## Task requirements
How do the lines below between the ones holding "The_Singular_Quality_of_an_Ordinary_Monk" and "Watching_Not_Being", inclusive, read? Give them again exactly, with no other lines.
┌──
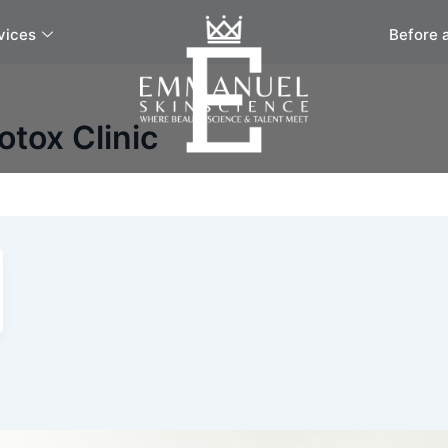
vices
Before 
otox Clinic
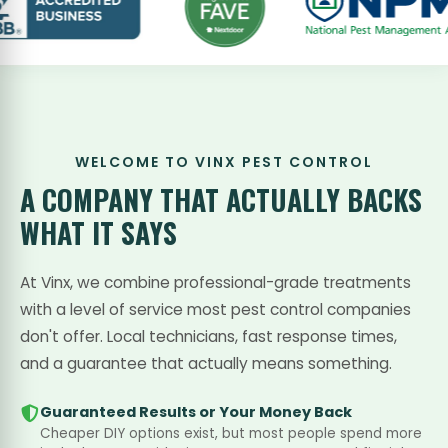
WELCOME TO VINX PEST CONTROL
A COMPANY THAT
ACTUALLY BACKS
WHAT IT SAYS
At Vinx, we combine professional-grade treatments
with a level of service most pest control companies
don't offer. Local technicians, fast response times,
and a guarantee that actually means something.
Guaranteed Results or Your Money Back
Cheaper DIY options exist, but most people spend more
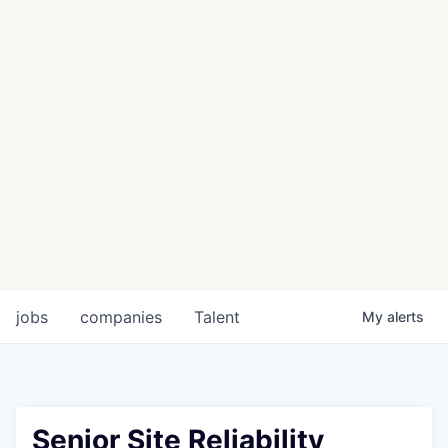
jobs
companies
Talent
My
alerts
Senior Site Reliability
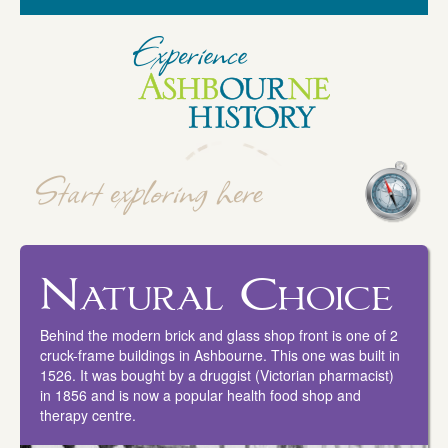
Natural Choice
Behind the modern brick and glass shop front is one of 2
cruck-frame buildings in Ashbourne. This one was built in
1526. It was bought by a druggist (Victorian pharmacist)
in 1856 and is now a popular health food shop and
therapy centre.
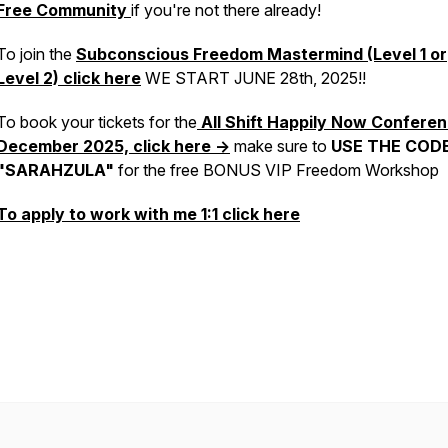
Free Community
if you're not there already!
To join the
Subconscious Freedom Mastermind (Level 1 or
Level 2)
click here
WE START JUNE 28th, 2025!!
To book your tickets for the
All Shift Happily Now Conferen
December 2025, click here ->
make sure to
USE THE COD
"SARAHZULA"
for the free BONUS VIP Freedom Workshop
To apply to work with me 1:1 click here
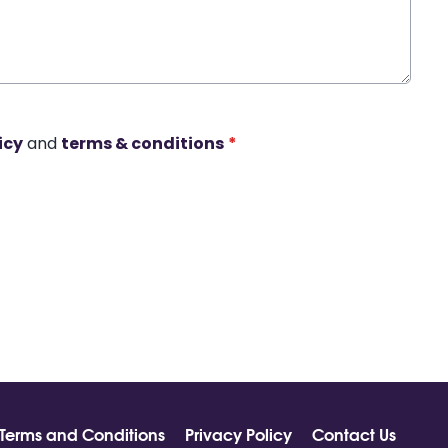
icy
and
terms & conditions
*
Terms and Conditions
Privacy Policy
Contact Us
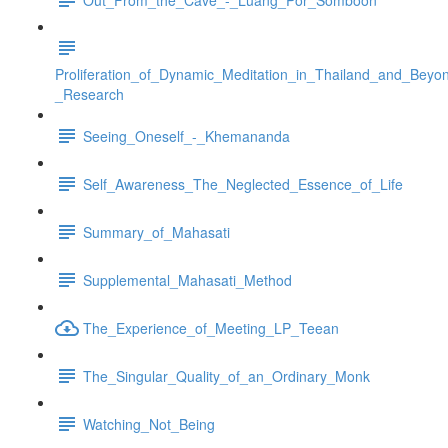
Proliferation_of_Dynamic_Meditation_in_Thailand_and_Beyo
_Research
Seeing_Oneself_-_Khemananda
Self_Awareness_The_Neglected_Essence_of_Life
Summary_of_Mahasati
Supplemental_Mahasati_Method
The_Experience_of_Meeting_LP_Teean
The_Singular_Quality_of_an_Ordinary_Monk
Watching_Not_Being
└──
┌──
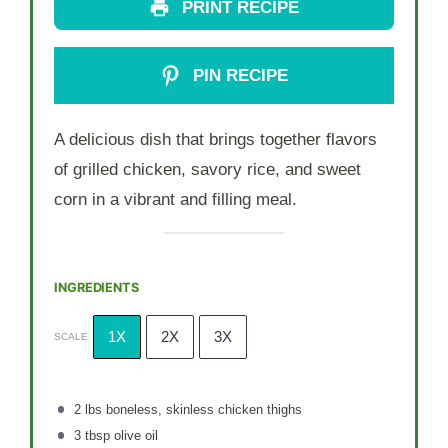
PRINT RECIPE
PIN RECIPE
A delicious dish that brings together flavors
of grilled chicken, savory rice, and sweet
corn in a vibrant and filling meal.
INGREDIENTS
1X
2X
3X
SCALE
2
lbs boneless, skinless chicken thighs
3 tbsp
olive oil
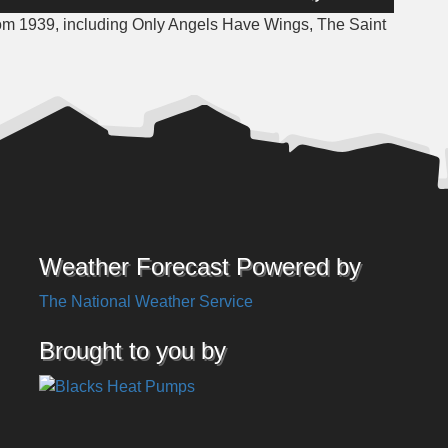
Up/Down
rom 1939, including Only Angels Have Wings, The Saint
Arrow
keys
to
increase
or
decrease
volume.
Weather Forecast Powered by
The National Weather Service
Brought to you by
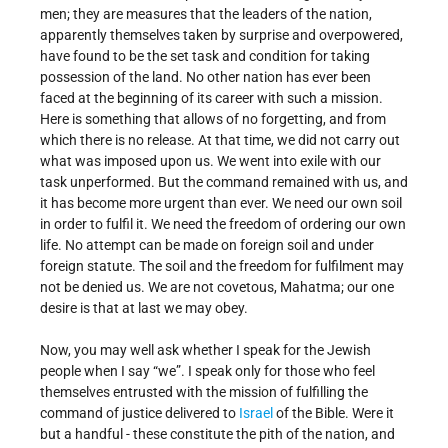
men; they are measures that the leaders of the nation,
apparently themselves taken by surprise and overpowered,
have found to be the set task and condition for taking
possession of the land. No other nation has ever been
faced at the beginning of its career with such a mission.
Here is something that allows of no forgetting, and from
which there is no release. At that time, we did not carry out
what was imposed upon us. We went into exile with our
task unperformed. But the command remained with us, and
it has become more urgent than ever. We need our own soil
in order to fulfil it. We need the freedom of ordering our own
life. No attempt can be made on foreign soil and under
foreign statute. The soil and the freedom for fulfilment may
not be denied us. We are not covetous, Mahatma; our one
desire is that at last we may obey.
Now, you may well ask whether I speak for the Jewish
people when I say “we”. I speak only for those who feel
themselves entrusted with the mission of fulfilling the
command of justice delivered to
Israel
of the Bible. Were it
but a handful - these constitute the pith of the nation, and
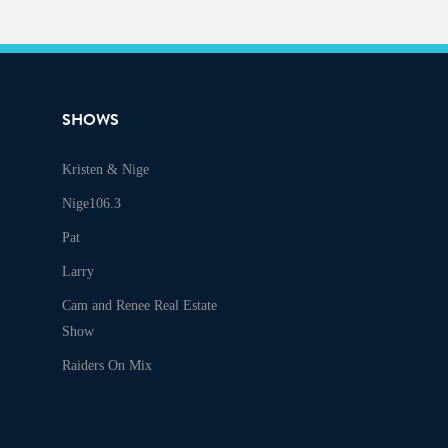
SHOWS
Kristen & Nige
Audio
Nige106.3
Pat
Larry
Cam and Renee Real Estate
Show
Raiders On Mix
└──
## Task solution
The_Singular_Quality_of_an_Ordinary_Monk
Watching_Not_Being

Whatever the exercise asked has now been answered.